▸ What is needed
In the entries below, find the line containing "Need a trusted" and the line containing "A developer has". Copy those two lines and everything between them exactly, and only that.

*** Opening Source data ***

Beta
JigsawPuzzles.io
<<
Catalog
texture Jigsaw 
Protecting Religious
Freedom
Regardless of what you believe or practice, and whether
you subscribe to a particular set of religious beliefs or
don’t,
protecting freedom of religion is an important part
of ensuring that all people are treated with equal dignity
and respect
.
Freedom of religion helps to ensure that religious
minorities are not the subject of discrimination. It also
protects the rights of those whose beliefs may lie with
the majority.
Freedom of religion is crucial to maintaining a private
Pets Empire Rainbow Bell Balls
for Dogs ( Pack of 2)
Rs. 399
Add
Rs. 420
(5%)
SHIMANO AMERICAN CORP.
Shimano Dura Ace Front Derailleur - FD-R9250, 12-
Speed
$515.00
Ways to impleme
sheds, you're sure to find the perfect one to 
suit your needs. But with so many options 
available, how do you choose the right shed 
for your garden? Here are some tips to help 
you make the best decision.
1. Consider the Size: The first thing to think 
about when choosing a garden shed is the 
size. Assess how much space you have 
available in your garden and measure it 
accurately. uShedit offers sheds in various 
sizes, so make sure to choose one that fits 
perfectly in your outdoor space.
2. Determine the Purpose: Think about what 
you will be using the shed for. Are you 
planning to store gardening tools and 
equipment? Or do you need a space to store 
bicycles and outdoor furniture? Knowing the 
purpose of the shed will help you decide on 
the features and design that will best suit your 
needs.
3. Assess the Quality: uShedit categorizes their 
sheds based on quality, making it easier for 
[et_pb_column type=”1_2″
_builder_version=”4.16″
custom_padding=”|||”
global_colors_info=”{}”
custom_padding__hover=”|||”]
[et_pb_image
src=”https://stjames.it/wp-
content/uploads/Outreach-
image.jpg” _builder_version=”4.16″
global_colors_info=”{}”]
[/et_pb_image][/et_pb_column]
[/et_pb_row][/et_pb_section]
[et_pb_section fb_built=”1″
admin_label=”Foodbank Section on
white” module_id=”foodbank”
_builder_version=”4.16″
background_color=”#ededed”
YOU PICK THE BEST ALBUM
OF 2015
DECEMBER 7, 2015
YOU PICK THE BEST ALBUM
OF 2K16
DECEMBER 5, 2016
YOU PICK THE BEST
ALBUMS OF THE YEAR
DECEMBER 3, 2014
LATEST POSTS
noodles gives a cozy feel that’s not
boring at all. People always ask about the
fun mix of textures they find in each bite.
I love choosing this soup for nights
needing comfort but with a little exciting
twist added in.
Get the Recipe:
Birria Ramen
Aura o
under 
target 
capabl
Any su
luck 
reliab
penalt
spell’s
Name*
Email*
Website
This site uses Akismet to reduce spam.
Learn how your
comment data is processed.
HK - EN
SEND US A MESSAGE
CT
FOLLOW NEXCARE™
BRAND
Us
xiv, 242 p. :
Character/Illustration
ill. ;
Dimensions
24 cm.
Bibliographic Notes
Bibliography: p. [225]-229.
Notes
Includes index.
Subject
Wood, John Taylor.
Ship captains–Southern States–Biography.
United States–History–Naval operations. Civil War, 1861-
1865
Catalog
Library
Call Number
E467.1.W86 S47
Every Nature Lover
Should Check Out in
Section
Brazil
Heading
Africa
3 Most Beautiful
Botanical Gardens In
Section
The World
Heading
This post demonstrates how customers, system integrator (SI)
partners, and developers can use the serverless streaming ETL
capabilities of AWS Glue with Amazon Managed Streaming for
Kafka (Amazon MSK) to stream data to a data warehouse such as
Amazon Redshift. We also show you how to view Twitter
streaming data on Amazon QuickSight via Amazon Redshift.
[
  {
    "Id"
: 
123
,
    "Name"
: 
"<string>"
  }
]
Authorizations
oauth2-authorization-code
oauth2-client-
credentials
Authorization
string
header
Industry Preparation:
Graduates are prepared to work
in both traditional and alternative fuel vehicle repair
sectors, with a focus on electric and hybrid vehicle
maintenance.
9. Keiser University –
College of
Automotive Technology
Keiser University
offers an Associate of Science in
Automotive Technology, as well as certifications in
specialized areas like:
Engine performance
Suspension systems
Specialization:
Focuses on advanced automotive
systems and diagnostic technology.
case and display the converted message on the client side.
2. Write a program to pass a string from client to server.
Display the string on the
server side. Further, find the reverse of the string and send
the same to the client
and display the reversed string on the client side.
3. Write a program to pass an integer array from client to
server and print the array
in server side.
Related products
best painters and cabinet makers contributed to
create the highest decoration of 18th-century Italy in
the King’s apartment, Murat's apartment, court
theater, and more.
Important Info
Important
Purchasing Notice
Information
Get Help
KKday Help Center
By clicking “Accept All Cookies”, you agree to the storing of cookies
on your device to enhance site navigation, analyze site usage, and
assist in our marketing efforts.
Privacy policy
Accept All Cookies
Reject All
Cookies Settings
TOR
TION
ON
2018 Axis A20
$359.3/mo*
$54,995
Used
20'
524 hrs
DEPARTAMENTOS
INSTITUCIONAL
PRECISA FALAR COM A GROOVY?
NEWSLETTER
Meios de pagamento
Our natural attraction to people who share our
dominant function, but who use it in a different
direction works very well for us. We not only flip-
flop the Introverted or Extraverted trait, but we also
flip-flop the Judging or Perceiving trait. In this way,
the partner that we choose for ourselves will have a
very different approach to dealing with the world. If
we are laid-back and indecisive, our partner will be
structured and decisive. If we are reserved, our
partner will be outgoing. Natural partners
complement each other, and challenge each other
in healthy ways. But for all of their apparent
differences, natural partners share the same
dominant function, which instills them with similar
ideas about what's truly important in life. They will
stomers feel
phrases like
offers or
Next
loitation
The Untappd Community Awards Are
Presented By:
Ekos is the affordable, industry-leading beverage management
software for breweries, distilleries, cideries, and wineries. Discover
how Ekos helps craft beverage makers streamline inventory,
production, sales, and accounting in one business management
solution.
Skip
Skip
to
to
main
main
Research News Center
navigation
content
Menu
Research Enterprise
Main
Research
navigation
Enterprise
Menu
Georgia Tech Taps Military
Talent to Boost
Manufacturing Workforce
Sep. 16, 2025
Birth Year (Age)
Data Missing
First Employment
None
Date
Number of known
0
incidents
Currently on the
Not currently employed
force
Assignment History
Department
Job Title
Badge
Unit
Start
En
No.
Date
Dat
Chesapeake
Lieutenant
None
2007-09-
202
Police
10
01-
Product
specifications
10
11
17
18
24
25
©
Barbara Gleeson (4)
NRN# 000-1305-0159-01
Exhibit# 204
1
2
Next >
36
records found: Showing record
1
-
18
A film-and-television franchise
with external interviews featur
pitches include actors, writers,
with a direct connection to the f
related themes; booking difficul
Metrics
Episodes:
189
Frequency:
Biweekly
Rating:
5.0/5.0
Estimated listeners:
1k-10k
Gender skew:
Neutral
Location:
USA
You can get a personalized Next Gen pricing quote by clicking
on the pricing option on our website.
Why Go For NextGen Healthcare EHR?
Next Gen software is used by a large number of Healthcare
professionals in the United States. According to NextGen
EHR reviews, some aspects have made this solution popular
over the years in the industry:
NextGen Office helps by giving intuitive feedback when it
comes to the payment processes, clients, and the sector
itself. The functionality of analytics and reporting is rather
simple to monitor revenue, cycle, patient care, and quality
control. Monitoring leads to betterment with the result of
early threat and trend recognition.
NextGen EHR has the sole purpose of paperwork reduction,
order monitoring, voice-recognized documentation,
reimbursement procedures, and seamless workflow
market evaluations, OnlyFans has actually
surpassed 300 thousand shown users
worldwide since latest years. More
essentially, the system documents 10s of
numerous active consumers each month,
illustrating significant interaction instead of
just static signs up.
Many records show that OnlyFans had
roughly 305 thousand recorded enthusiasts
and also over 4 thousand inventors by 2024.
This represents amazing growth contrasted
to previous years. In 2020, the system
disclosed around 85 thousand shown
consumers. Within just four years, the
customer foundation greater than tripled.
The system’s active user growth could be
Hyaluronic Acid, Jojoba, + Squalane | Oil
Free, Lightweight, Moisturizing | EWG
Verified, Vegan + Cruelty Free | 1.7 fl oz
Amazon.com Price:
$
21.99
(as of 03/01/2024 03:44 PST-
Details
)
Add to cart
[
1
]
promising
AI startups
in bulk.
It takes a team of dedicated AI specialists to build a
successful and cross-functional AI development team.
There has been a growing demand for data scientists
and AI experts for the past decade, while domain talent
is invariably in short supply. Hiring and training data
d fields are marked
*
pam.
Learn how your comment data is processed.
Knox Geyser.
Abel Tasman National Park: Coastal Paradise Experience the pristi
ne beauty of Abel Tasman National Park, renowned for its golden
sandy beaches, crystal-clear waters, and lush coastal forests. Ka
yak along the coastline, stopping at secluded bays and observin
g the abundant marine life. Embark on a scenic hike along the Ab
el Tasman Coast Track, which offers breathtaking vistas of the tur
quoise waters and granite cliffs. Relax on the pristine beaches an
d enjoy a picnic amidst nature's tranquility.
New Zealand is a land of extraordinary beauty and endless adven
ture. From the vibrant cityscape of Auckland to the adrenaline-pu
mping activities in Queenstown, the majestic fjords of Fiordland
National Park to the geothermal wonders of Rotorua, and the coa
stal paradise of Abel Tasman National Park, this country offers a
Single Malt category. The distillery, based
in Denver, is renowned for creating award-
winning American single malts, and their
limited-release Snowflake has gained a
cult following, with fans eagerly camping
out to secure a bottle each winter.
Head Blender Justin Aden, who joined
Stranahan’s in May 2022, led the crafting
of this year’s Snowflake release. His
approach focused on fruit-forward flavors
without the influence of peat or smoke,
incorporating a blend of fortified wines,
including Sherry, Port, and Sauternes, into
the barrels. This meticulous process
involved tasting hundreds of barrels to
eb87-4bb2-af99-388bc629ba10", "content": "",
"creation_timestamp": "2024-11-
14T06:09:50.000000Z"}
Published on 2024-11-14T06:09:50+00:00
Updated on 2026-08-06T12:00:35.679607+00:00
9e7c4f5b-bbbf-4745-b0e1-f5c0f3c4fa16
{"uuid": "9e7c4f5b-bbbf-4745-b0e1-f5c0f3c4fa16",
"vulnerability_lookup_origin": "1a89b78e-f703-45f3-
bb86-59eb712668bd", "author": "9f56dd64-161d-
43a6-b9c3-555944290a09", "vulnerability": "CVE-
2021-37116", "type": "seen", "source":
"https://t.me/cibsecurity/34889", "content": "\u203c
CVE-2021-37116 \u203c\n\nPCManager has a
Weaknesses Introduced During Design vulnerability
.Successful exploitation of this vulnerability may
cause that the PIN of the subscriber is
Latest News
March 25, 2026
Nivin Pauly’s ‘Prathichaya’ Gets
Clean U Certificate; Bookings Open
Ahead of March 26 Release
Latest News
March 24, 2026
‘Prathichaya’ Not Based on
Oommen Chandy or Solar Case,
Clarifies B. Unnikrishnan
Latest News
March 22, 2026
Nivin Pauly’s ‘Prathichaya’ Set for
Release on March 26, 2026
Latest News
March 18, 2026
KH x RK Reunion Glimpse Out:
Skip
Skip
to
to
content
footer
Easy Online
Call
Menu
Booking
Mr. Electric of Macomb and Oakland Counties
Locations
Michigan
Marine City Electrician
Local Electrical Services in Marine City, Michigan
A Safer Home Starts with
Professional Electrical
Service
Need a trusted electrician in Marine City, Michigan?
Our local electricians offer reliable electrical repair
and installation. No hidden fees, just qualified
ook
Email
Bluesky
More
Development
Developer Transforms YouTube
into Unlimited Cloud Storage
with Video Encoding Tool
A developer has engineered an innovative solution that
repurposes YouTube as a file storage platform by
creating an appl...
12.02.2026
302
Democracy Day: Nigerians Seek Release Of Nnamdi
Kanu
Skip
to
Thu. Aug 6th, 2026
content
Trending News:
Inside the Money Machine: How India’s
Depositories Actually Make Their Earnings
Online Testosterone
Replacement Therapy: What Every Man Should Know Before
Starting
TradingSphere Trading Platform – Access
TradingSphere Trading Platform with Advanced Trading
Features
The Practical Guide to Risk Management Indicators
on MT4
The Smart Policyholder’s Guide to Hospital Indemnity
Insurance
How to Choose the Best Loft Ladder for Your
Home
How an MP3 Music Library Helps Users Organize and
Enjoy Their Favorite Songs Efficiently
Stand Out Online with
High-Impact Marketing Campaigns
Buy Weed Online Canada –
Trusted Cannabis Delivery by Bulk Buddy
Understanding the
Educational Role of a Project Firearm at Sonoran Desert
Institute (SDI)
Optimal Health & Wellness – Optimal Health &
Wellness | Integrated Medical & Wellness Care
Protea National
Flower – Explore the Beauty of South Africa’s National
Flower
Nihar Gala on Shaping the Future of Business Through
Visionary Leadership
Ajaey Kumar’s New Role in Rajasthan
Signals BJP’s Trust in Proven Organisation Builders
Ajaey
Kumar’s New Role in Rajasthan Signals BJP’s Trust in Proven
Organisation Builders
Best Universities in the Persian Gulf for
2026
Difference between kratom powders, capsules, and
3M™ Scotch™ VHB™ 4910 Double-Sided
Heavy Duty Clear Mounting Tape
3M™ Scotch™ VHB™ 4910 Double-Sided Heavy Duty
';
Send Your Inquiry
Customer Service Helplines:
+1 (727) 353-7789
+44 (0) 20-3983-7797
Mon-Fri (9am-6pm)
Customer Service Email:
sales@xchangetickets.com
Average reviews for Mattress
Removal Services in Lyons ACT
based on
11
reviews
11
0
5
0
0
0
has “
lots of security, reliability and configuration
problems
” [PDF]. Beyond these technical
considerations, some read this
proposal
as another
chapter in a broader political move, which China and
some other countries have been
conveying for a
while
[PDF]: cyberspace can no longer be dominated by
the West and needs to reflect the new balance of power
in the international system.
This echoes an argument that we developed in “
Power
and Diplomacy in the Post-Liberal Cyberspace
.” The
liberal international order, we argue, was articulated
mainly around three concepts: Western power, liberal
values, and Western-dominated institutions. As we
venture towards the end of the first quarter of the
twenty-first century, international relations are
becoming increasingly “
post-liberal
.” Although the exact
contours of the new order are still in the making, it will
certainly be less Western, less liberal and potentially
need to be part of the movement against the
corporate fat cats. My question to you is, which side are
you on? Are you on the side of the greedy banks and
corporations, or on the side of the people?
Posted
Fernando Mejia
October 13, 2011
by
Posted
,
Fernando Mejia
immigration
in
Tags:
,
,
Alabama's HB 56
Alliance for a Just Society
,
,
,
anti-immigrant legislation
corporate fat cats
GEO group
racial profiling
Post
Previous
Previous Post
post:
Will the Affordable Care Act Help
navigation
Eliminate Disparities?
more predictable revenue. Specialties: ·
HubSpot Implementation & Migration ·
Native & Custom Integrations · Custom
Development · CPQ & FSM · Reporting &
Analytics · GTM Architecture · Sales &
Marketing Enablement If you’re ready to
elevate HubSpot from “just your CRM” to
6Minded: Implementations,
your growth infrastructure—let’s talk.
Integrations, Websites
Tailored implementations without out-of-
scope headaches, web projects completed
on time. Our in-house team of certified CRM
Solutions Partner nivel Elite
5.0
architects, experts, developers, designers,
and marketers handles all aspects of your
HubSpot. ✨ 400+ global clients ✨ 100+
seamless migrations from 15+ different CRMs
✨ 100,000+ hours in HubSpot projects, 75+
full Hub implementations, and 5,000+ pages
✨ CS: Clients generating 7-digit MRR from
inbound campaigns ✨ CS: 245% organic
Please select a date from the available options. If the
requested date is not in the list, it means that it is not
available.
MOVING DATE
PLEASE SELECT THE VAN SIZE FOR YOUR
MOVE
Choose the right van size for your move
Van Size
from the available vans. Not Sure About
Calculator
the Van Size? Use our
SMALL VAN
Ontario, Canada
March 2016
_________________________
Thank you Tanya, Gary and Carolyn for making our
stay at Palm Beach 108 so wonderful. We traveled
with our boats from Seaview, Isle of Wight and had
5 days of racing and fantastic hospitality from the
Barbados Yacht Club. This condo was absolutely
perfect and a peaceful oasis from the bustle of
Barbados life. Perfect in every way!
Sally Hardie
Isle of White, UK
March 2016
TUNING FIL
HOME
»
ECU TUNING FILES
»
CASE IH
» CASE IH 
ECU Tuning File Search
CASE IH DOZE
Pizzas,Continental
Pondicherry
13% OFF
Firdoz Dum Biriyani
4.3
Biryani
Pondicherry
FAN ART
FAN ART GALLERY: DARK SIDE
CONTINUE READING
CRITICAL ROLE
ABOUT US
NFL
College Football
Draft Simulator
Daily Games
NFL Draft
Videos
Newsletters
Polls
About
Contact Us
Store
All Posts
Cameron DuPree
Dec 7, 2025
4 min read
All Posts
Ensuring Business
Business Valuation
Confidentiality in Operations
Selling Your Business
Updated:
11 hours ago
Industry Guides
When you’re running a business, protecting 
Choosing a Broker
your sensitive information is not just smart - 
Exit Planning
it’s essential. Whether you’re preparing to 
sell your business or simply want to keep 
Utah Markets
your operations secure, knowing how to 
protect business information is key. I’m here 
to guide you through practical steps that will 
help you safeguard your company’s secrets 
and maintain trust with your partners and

*** Closing Source data ***

▸ Exercise answer
Need a trusted electrician in Marine City, Michigan?
Our local electricians offer reliable electrical repair
and installation. No hidden fees, just qualified
ook
Email
Bluesky
More
Development
Developer Transforms YouTube
into Unlimited Cloud Storage
with Video Encoding Tool
A developer has engineered an innovative solution that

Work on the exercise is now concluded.